The concluding paper of the workshop was "A Security Model for Dynamic Adaptable Traffic Masking" by Brenda Timmerman. Her thesis is on traffic masking for traffic flow confidentiality, and this paper is one chapter of it. She calls her approach Secure Dynamic Adaptive Traffic Masking (S-DATM). The model can also be self-modifying. She began by outlining a variety of incidents from Desert Storm which would have allowed for traffic analysis. She said that about 2% of users needed traffic flow confidentiality (TFC). TFC masks the frequency, length, and source and destination traffic patterns. The fundamental mechanisms for TFC are encryption, traffic adding and delaying, and routing controls.
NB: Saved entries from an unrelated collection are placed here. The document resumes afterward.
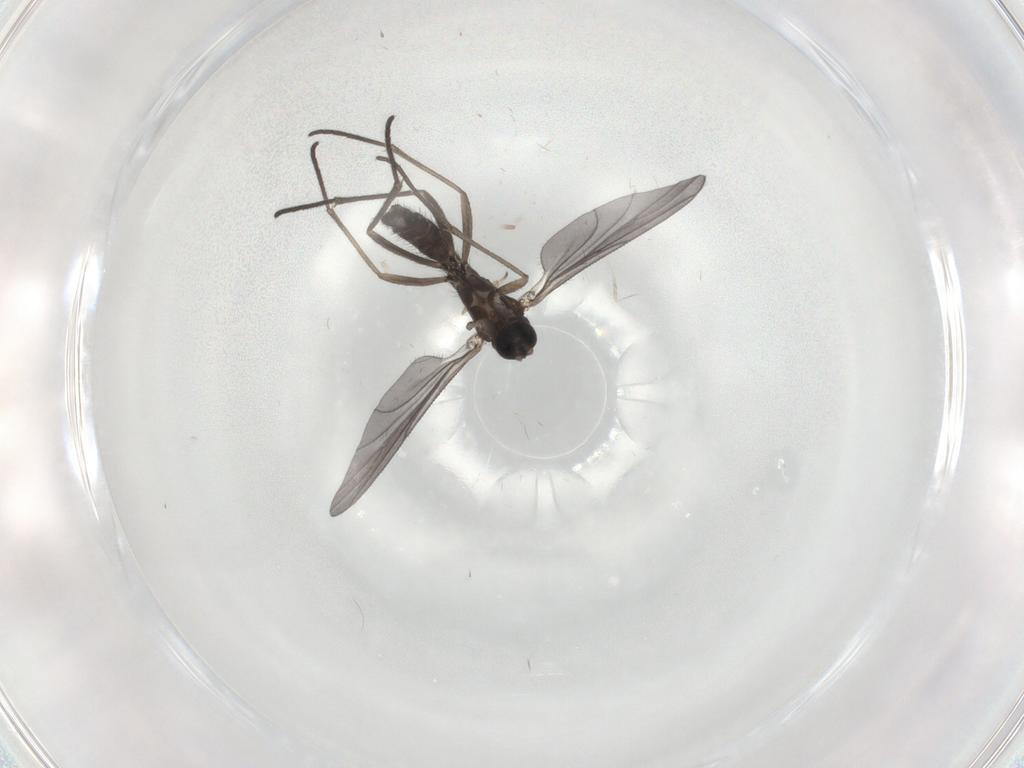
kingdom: Animalia
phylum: Arthropoda
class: Insecta
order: Diptera
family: Sciaridae
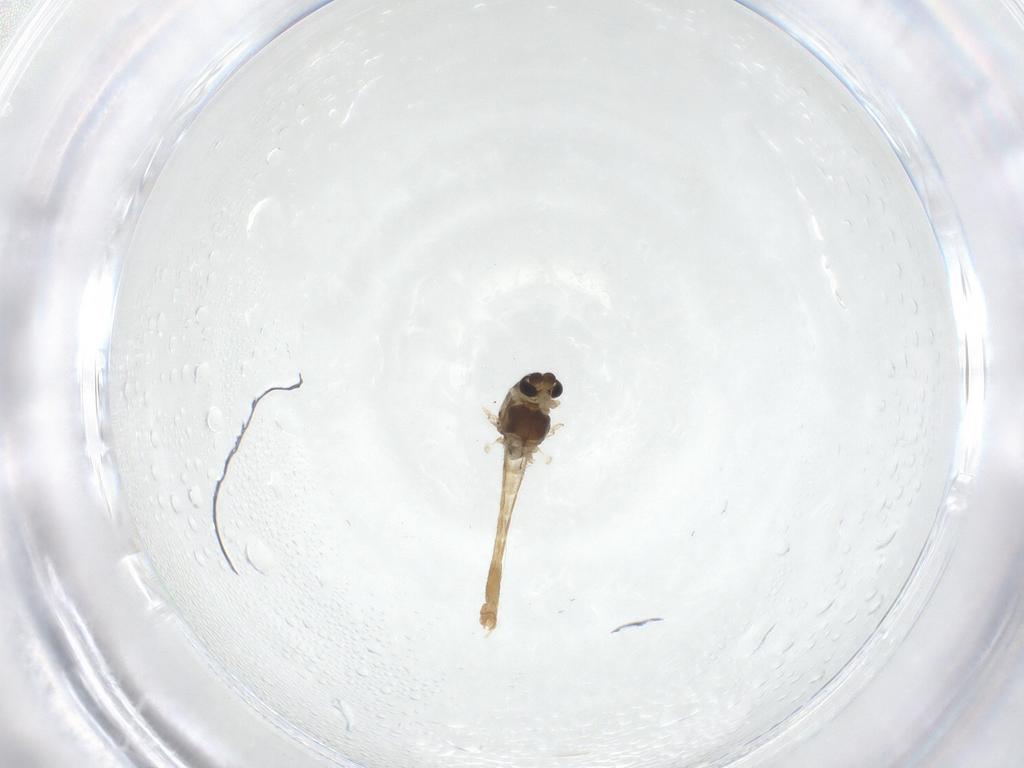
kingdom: Animalia
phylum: Arthropoda
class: Insecta
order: Diptera
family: Chironomidae
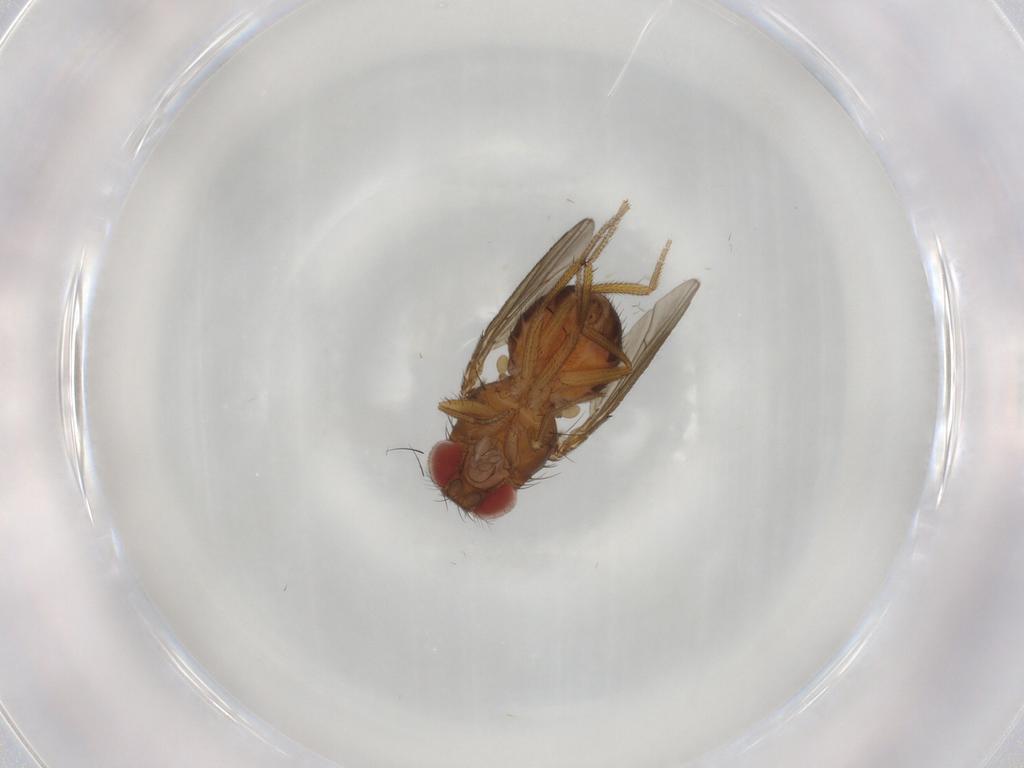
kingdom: Animalia
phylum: Arthropoda
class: Insecta
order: Diptera
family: Drosophilidae
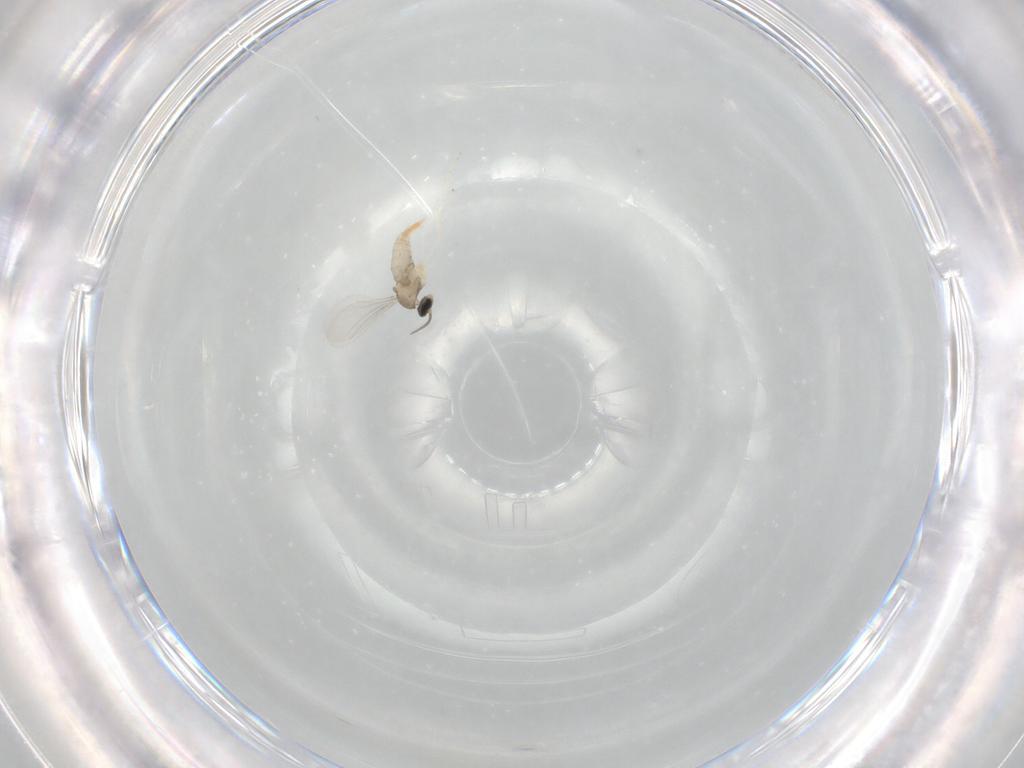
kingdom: Animalia
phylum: Arthropoda
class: Insecta
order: Diptera
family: Cecidomyiidae
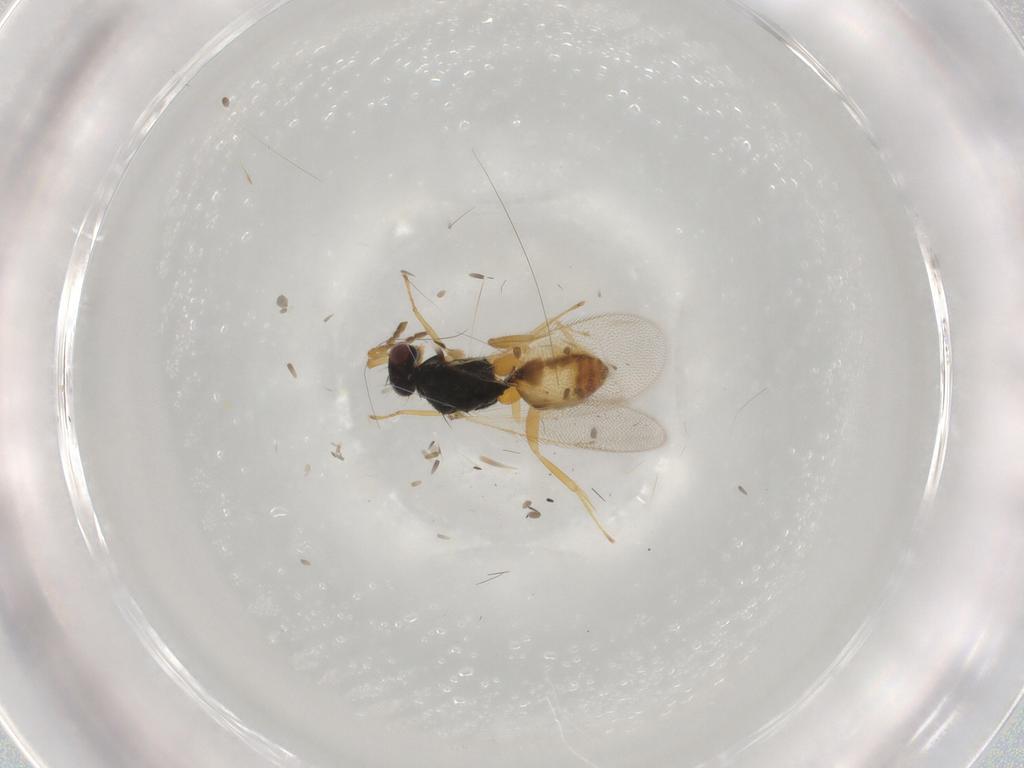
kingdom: Animalia
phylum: Arthropoda
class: Insecta
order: Hymenoptera
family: Eulophidae
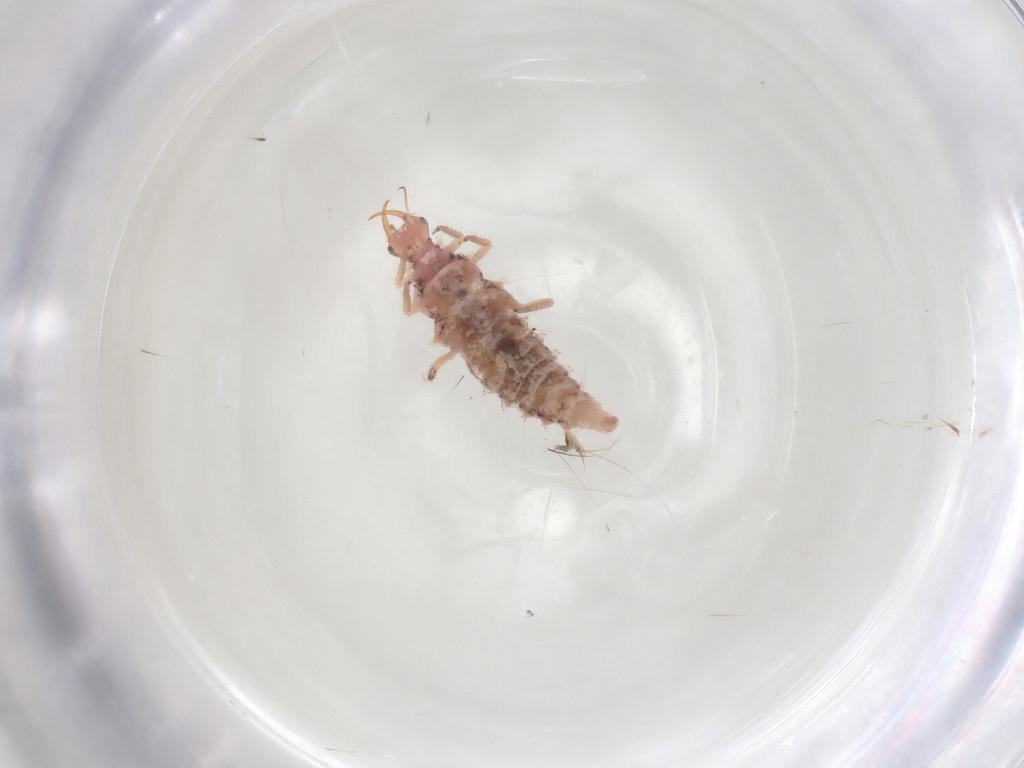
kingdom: Animalia
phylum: Arthropoda
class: Insecta
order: Neuroptera
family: Chrysopidae
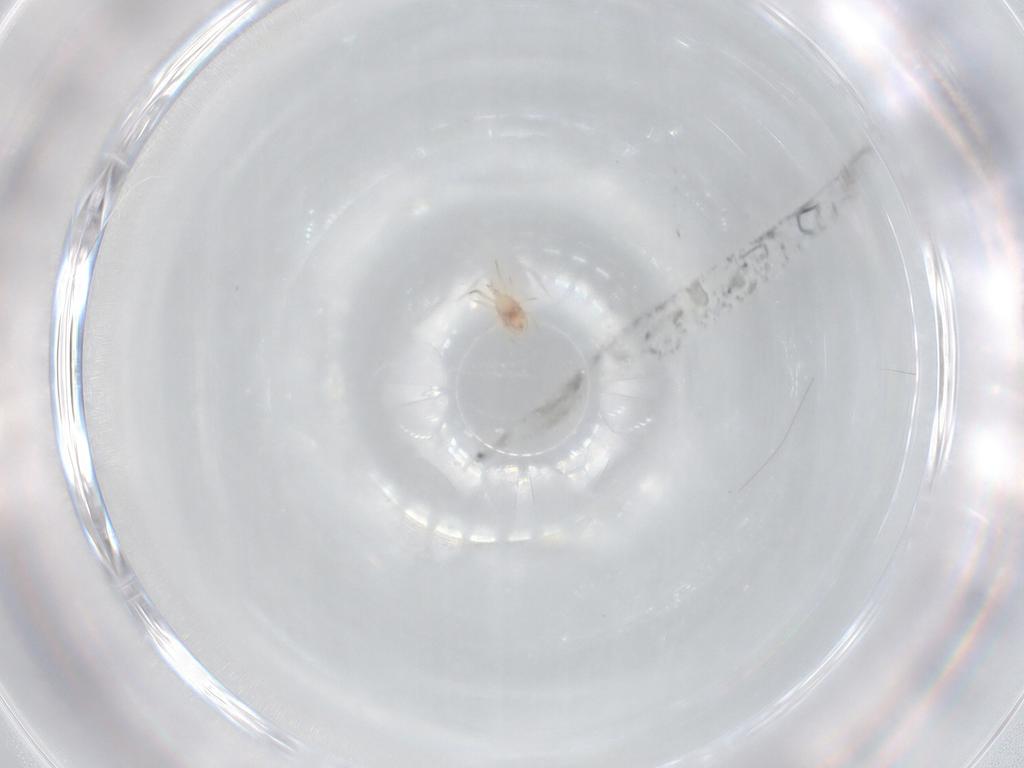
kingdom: Animalia
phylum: Arthropoda
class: Arachnida
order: Mesostigmata
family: Phytoseiidae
Her model supports adaptable traffic masking for trade-offs between user protection needs and efficiency and performance. Early work on TFC encrypted the link and kept it full of noise. More recent work on adaptable transport layer traffic masking work well for normal low traffic, but large spurts makes it adapt, which gives away information. Mike Williams suggested considering multiplexing across multiple channels. Cathy Meadows pointed out that you need the people doing the innocuous stuff to mask the people doing the important work that needs to be hidden. S-DTAM mask statistical anomalies with bursts of traffic. It precisely specifies the acceptable ranges of system behavior and can model dynamic adjustments. Previous work required global knowledge, which didn't scale to the size of the Internet. A profile of masked traffic behavior is defined at installation time, including burst size, inter-arrival delay, and throughput. Statistics provides precision and reduces processing and storage. The model can change the statistical critical values. For example, in times of extreme crisis, people know you're going to react, so TFC can go down. Heather Hinton suggested considering an algorithm that ramps up and ramps down; prediction is hard.